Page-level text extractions
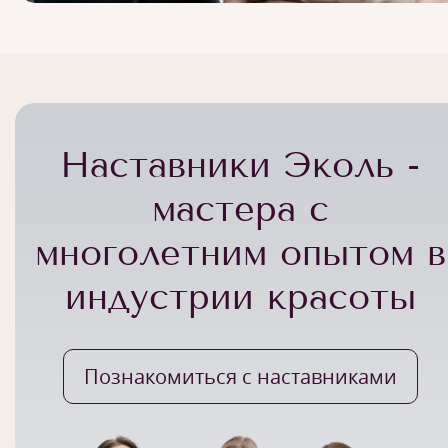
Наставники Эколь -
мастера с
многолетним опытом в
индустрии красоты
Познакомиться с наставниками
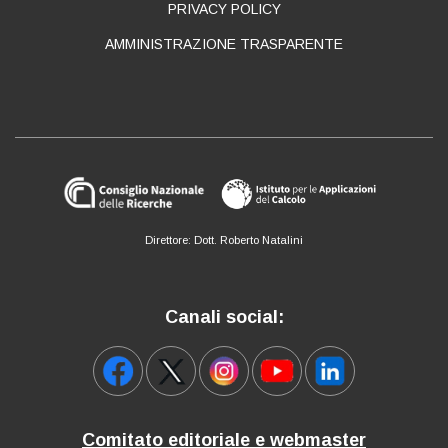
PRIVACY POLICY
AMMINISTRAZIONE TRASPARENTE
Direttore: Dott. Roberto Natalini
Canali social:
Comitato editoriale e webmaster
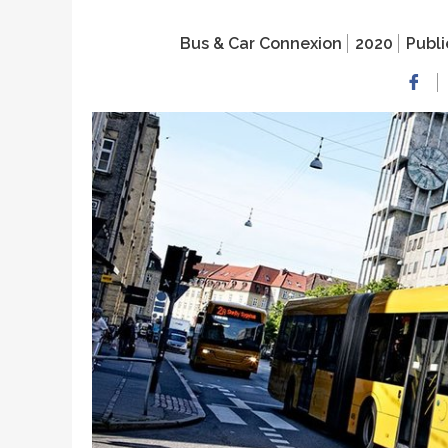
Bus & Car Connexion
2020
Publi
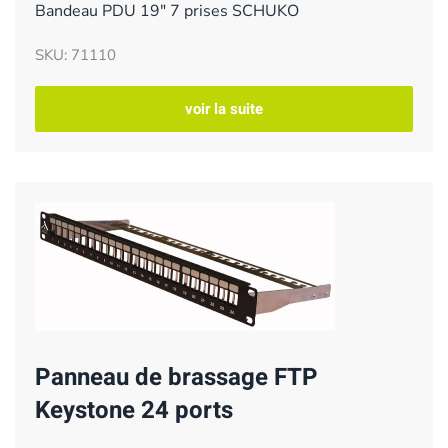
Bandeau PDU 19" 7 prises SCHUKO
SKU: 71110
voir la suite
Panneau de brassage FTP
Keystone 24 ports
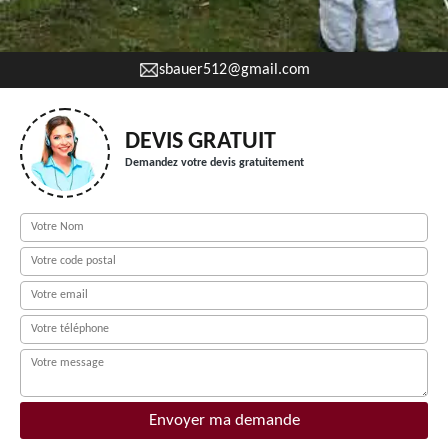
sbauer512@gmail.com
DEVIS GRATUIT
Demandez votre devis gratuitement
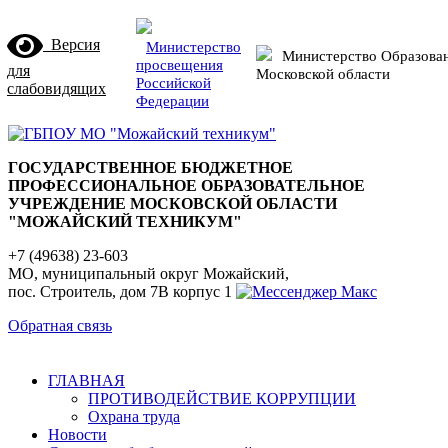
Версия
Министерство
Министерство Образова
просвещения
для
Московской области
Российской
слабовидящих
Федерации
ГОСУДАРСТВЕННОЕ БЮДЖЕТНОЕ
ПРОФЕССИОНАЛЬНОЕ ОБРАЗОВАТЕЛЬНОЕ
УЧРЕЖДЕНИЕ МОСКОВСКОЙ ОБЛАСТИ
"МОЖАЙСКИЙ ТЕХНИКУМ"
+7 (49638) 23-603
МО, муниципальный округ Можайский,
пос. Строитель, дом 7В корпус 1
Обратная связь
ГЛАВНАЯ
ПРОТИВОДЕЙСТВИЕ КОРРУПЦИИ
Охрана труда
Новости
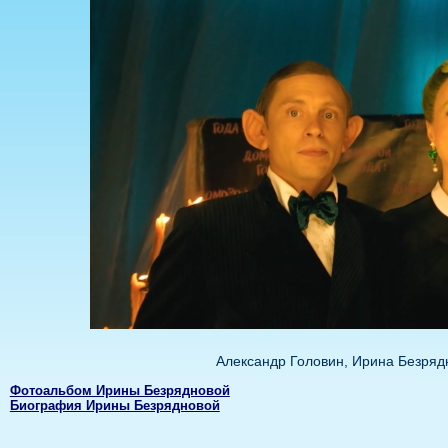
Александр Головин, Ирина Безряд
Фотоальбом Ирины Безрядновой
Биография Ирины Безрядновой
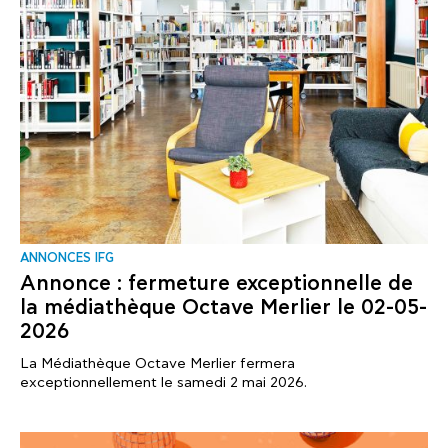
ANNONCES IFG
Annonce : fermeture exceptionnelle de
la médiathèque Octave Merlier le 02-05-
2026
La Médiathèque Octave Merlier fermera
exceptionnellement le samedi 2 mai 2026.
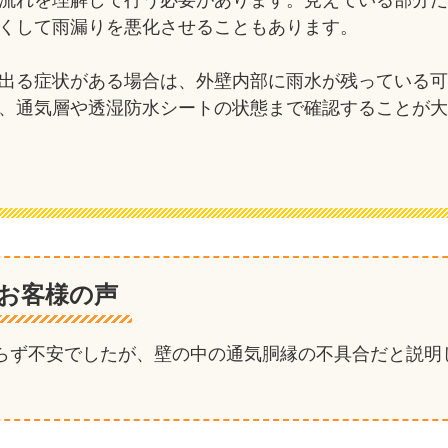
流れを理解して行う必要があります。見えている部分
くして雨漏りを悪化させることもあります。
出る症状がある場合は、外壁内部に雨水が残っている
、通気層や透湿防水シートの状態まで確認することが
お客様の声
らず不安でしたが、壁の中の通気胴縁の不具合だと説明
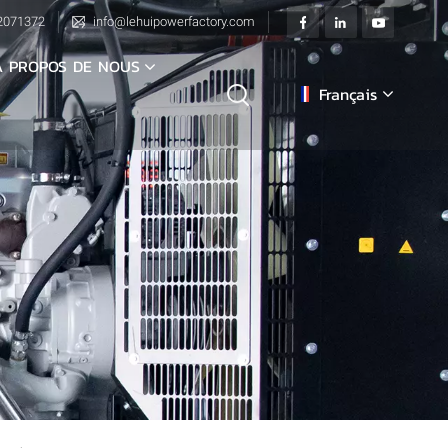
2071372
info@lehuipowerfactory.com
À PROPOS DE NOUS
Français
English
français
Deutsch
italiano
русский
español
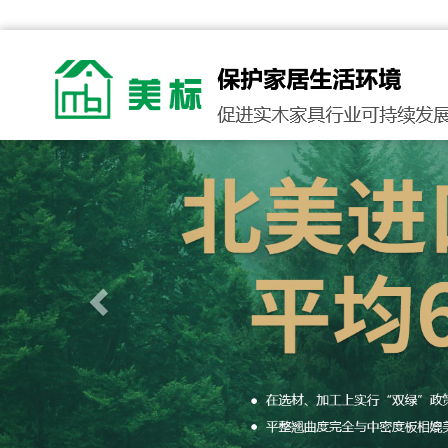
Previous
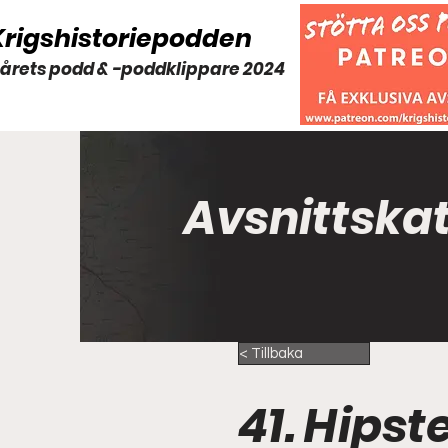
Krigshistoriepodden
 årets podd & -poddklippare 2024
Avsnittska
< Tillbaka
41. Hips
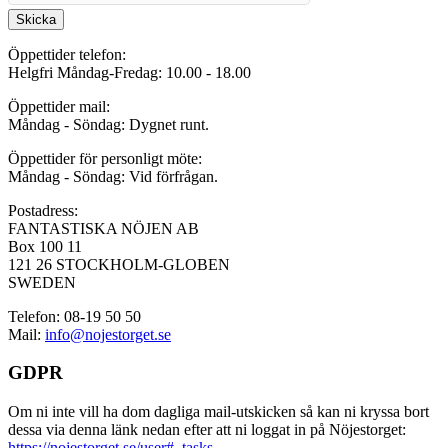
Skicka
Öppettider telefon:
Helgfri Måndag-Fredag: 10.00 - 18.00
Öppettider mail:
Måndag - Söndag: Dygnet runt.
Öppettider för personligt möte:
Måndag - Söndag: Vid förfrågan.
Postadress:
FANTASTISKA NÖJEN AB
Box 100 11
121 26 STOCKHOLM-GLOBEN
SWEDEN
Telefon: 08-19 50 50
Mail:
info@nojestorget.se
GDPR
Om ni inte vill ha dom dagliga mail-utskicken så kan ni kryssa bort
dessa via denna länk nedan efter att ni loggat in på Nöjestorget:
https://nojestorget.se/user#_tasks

EXERCISE REQUIREMENTS:
Write out the text of every row above character for character, leaving out the pictures.

WRITTEN RESPONSE:
Наставники Эколь -
мастера с
многолетним опытом в
индустрии красоты
Познакомиться с наставниками
PRIVACY POLICY
AMMINISTRAZIONE TRASPARENTE
Direttore: Dott. Roberto Natalini
Canali social:
Comitato editoriale e webmaster
Bus & Car Connexion
2020
Publi
Bandeau PDU 19" 7 prises SCHUKO
SKU: 71110
voir la suite
Panneau de brassage FTP
Keystone 24 ports
sbauer512@gmail.com
DEVIS GRATUIT
Demandez votre devis gratuitement
Версия
Министерство
Министерство Образова
просвещения
для
Московской области
Российской
слабовидящих
Федерации
ГОСУДАРСТВЕННОЕ БЮДЖЕТНОЕ
ПРОФЕССИОНАЛЬНОЕ ОБРАЗОВАТЕЛЬНОЕ
УЧРЕЖДЕНИЕ МОСКОВСКОЙ ОБЛАСТИ
"МОЖАЙСКИЙ ТЕХНИКУМ"
+7 (49638) 23-603
МО, муниципальный округ Можайский,
пос. Строитель, дом 7В корпус 1
Обратная связь
ГЛАВНАЯ
ПРОТИВОДЕЙСТВИЕ КОРРУПЦИИ
Охрана труда
Новости
Александр Головин, Ирина Безряд
Фотоальбом Ирины Безрядновой
Биография Ирины Безрядновой
ANNONCES IFG
Annonce : fermeture exceptionnelle de
la médiathèque Octave Merlier le 02-05-
2026
La Médiathèque Octave Merlier fermera
exceptionnellement le samedi 2 mai 2026.
流れを理解して行う必要があります。見えている部分
くして雨漏りを悪化させることもあります。
出る症状がある場合は、外壁内部に雨水が残っている
、通気層や透湿防水シートの状態まで確認することが
お客様の声
らず不安でしたが、壁の中の通気胴縁の不具合だと説明
2071372
info@lehuipowerfactory.com
À PROPOS DE NOUS
Français
English
français
Deutsch
italiano
русский
español
Previous
Krigshistoriepodden
 årets podd & -poddklippare 2024
Avsnittska
< Tillbaka
41. Hips
Skicka
Öppettider telefon:
Helgfri Måndag-Fredag: 10.00 - 18.00
Öppettider mail:
Måndag - Söndag: Dygnet runt.
Öppettider för personligt möte:
Måndag - Söndag: Vid förfrågan.
Postadress:
FANTASTISKA NÖJEN AB
Box 100 11
121 26 STOCKHOLM-GLOBEN
SWEDEN
Telefon: 08-19 50 50
Mail:
info@nojestorget.se
GDPR
Om ni inte vill ha dom dagliga mail-utskicken så kan ni kryssa bort
dessa via denna länk nedan efter att ni loggat in på Nöjestorget:
https://nojestorget.se/user#_tasks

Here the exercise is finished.